Collected data
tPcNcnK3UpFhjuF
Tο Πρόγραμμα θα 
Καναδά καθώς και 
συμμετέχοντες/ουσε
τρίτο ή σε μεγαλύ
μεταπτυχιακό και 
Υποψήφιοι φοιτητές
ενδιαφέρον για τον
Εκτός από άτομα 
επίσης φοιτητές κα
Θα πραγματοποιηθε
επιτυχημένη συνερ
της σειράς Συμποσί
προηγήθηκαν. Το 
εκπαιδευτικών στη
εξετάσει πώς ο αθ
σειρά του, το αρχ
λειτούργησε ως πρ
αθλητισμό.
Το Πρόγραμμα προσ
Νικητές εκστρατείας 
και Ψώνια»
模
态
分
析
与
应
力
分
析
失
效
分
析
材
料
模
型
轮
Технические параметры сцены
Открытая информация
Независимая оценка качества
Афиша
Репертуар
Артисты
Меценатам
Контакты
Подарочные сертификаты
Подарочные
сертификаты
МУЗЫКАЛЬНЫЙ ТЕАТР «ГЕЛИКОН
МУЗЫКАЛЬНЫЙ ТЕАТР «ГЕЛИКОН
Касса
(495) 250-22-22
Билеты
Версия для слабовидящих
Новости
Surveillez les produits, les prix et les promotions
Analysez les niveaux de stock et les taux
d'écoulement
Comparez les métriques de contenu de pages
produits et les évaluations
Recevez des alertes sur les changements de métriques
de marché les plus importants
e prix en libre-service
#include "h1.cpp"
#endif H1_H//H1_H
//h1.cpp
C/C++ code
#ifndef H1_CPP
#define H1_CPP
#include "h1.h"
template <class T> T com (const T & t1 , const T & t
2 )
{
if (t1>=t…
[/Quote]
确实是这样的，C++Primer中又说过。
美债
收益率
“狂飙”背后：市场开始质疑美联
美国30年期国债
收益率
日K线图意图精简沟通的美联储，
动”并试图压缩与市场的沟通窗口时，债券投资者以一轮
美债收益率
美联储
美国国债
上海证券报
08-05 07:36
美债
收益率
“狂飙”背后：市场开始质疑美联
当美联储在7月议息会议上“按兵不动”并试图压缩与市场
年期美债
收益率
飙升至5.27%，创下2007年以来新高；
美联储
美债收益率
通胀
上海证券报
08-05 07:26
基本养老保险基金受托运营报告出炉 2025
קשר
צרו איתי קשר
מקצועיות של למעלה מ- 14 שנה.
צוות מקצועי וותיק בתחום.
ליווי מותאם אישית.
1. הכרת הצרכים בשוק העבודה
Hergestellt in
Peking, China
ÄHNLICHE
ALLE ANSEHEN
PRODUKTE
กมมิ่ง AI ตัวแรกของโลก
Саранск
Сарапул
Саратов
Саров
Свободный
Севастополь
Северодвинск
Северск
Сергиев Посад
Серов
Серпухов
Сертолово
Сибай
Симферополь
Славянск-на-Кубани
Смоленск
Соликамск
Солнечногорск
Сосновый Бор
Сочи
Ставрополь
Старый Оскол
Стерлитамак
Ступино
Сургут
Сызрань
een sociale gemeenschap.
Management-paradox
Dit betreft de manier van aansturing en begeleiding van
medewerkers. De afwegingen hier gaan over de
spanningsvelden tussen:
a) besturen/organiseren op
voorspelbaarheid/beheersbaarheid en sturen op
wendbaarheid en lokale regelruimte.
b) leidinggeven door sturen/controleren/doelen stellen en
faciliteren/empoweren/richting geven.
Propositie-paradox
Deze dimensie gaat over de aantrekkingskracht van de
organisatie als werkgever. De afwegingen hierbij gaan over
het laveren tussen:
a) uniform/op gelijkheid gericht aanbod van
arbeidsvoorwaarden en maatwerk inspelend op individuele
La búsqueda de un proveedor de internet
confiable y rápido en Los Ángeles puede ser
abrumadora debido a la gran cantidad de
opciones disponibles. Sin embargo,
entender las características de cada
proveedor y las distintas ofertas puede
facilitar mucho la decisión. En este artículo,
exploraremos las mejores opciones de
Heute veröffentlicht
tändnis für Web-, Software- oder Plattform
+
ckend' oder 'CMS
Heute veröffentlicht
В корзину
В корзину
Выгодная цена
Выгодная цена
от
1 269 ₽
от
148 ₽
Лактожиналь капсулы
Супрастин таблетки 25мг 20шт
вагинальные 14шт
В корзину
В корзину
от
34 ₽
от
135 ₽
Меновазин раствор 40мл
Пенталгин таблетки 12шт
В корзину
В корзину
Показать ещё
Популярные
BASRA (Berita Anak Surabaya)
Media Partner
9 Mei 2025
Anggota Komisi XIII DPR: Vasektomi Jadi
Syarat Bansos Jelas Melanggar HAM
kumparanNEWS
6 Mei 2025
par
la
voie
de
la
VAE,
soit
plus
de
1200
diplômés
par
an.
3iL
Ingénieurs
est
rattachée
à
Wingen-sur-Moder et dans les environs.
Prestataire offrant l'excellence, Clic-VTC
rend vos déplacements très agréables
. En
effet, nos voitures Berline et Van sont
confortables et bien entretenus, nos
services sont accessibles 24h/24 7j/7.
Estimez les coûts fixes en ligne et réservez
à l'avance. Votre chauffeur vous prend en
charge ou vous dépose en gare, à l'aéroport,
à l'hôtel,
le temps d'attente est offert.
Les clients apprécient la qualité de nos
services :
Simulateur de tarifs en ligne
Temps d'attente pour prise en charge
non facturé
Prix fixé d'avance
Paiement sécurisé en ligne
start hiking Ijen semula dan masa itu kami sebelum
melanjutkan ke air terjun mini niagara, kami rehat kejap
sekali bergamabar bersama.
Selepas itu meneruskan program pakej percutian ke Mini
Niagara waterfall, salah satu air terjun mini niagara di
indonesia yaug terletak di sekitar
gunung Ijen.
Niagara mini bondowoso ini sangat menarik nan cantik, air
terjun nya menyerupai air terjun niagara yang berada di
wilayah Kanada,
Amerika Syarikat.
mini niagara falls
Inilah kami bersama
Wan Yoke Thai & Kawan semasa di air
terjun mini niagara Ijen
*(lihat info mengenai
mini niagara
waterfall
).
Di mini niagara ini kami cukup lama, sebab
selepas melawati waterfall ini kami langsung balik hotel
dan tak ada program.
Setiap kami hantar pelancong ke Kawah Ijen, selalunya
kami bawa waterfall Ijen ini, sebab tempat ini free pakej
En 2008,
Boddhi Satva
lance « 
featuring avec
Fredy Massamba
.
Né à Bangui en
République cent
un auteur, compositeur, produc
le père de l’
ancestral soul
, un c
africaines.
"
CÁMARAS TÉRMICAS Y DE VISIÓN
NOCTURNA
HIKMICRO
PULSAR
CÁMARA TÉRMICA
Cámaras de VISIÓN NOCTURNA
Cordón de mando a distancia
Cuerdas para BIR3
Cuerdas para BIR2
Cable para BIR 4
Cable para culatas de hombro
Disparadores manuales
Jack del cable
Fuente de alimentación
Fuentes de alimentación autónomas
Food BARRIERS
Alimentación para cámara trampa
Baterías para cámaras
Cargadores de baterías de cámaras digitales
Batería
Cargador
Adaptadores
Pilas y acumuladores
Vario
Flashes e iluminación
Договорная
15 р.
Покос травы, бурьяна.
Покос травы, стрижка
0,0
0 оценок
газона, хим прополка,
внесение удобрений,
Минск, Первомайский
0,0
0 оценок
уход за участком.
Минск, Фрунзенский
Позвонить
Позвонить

Task to complete -
Copy out the lines of the data word for word, from the very start through the line containing "de marché les plus importants", including that line.

Exercise result -
tPcNcnK3UpFhjuF
Tο Πρόγραμμα θα 
Καναδά καθώς και 
συμμετέχοντες/ουσε
τρίτο ή σε μεγαλύ
μεταπτυχιακό και 
Υποψήφιοι φοιτητές
ενδιαφέρον για τον
Εκτός από άτομα 
επίσης φοιτητές κα
Θα πραγματοποιηθε
επιτυχημένη συνερ
της σειράς Συμποσί
προηγήθηκαν. Το 
εκπαιδευτικών στη
εξετάσει πώς ο αθ
σειρά του, το αρχ
λειτούργησε ως πρ
αθλητισμό.
Το Πρόγραμμα προσ
Νικητές εκστρατείας 
και Ψώνια»
模
态
分
析
与
应
力
分
析
失
效
分
析
材
料
模
型
轮
Технические параметры сцены
Открытая информация
Независимая оценка качества
Афиша
Репертуар
Артисты
Меценатам
Контакты
Подарочные сертификаты
Подарочные
сертификаты
МУЗЫКАЛЬНЫЙ ТЕАТР «ГЕЛИКОН
МУЗЫКАЛЬНЫЙ ТЕАТР «ГЕЛИКОН
Касса
(495) 250-22-22
Билеты
Версия для слабовидящих
Новости
Surveillez les produits, les prix et les promotions
Analysez les niveaux de stock et les taux
d'écoulement
Comparez les métriques de contenu de pages
produits et les évaluations
Recevez des alertes sur les changements de métriques
de marché les plus importants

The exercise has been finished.